## Text to read
------------------------

Re: [PATCH v13 7/9] gpu: nova-core: Hopper/Blackwell: add GSP lockdown release polling

From: Eliot Courtney

Date: Wed Jun 03 2026 - 08:05:22 EST


On Wed Jun 3, 2026 at 7:17 PM JST, Alexandre Courbot wrote:
> On Wed Jun 3, 2026 at 4:30 PM JST, Alexandre Courbot wrote:
>> From: John Hubbard <jhubbard@xxxxxxxxxx>
>>
>> On Hopper and Blackwell, FSP boots GSP with hardware lockdown enabled.
>> After FSP Chain of Trust completes, the driver must poll for lockdown
>> release before proceeding with GSP initialization. Add the register
>> bit and helper functions needed for this polling.

------------------------

[Extracted data entries]
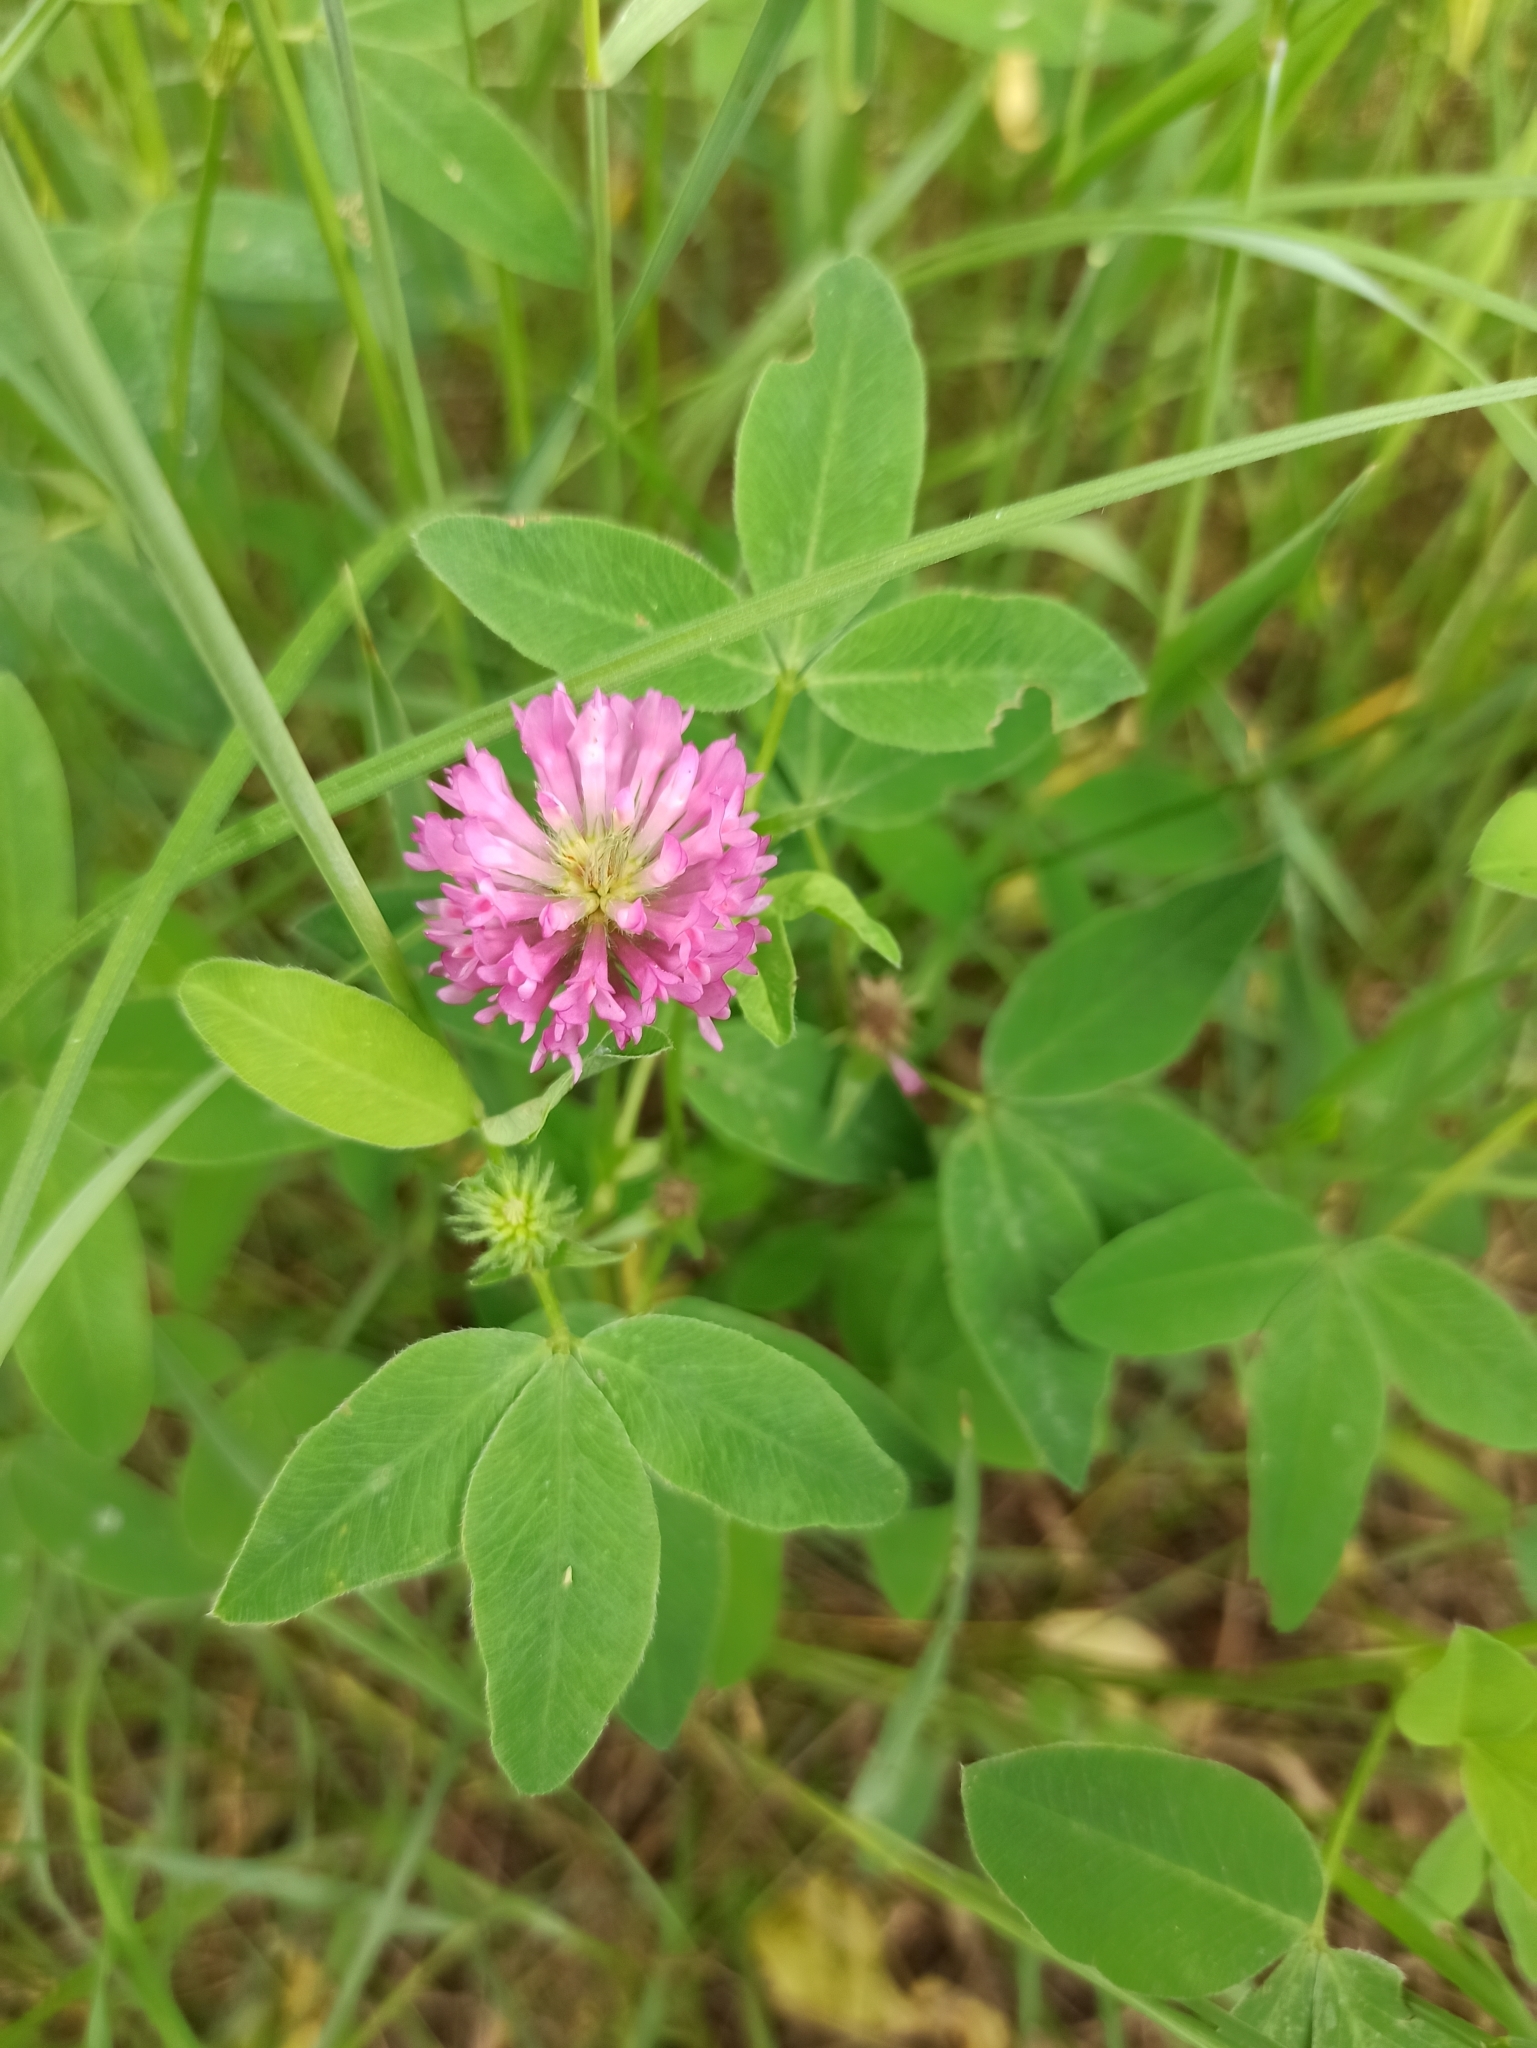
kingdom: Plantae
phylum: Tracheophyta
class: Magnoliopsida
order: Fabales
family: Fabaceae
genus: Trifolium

------------------------

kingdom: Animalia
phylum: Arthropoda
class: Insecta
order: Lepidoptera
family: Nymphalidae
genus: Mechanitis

------------------------

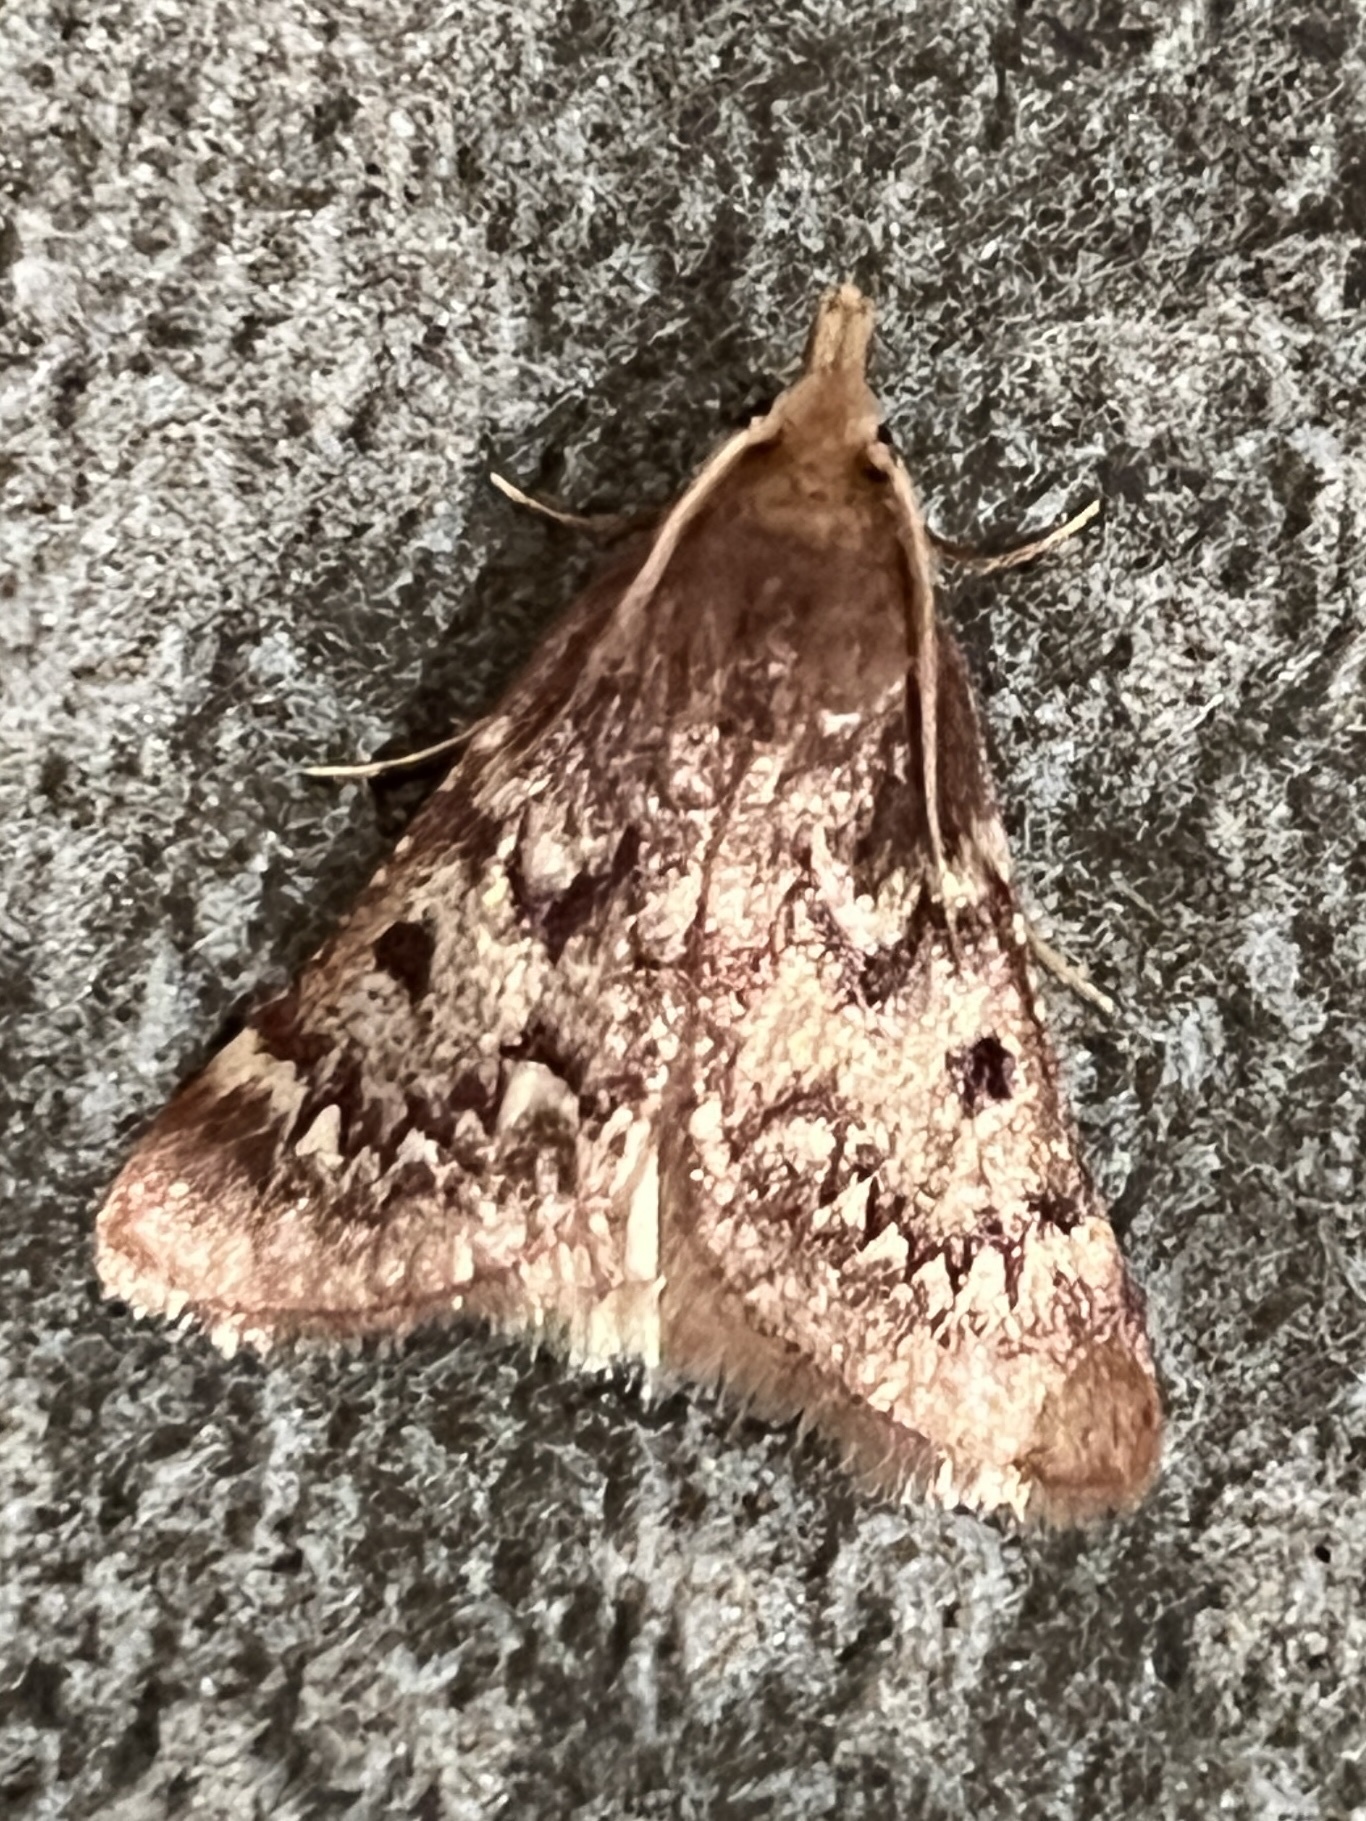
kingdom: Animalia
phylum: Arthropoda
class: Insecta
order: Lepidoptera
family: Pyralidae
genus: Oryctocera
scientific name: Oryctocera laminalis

------------------------

## Problem set
1: Answer these questions about the patch email on GSP lockdown release polling:
(a) Who wrote this reply?
(b) On which two GPU architectures does FSP boot GSP with hardware lockdown enabled?
(c) What must the driver poll for after FSP Chain of Trust completes?
2: Can you extend the patch email on GSP lockdown release polling, picking up right after its last sentence?

## Final answers
1:
(a) Eliot Courtney
(b) Hopper and Blackwell
(c) Lockdown release

2:
>>
>> Signed-off-by: John Hubbard <jhubbard@xxxxxxxxxx>
>> Signed-off-by: Alexandre Courbot <acourbot@xxxxxxxxxx>
>> ---
>> drivers/gpu/nova-core/falcon/gsp.rs | 6 +++
>> drivers/gpu/nova-core/fsp.rs | 6 +++
>> drivers/gpu/nova-core/gsp/hal/gh100.rs | 88 +++++++++++++++++++++++++++++++++-
>> drivers/gpu/nova-core/regs.rs | 2 +
>> 4 files changed, 100 insertions(+), 2 deletions(-)
>>
>> diff --git a/drivers/gpu/nova-core/falcon/gsp.rs b/drivers/gpu/nova-core/falcon/gsp.rs
>> index df6d5a382c7a..136d6b24103f 100644
>> --- a/drivers/gpu/nova-core/falcon/gsp.rs
>> +++ b/drivers/gpu/nova-core/falcon/gsp.rs
>> @@ -57,4 +57,10 @@ pub(crate) fn check_reload_completed(&self, bar: &Bar0, timeout: Delta) -> Resul
>> )
>> .map(|_| true)
>> }
>> +
>> + /// Returns whether the RISC-V branch privilege lockdown bit is set.
>> + pub(crate) fn riscv_branch_privilege_lockdown(&self, bar: &Bar0) -> bool {
>> + bar.read(regs::NV_PFALCON_FALCON_HWCFG2::of::<Gsp>())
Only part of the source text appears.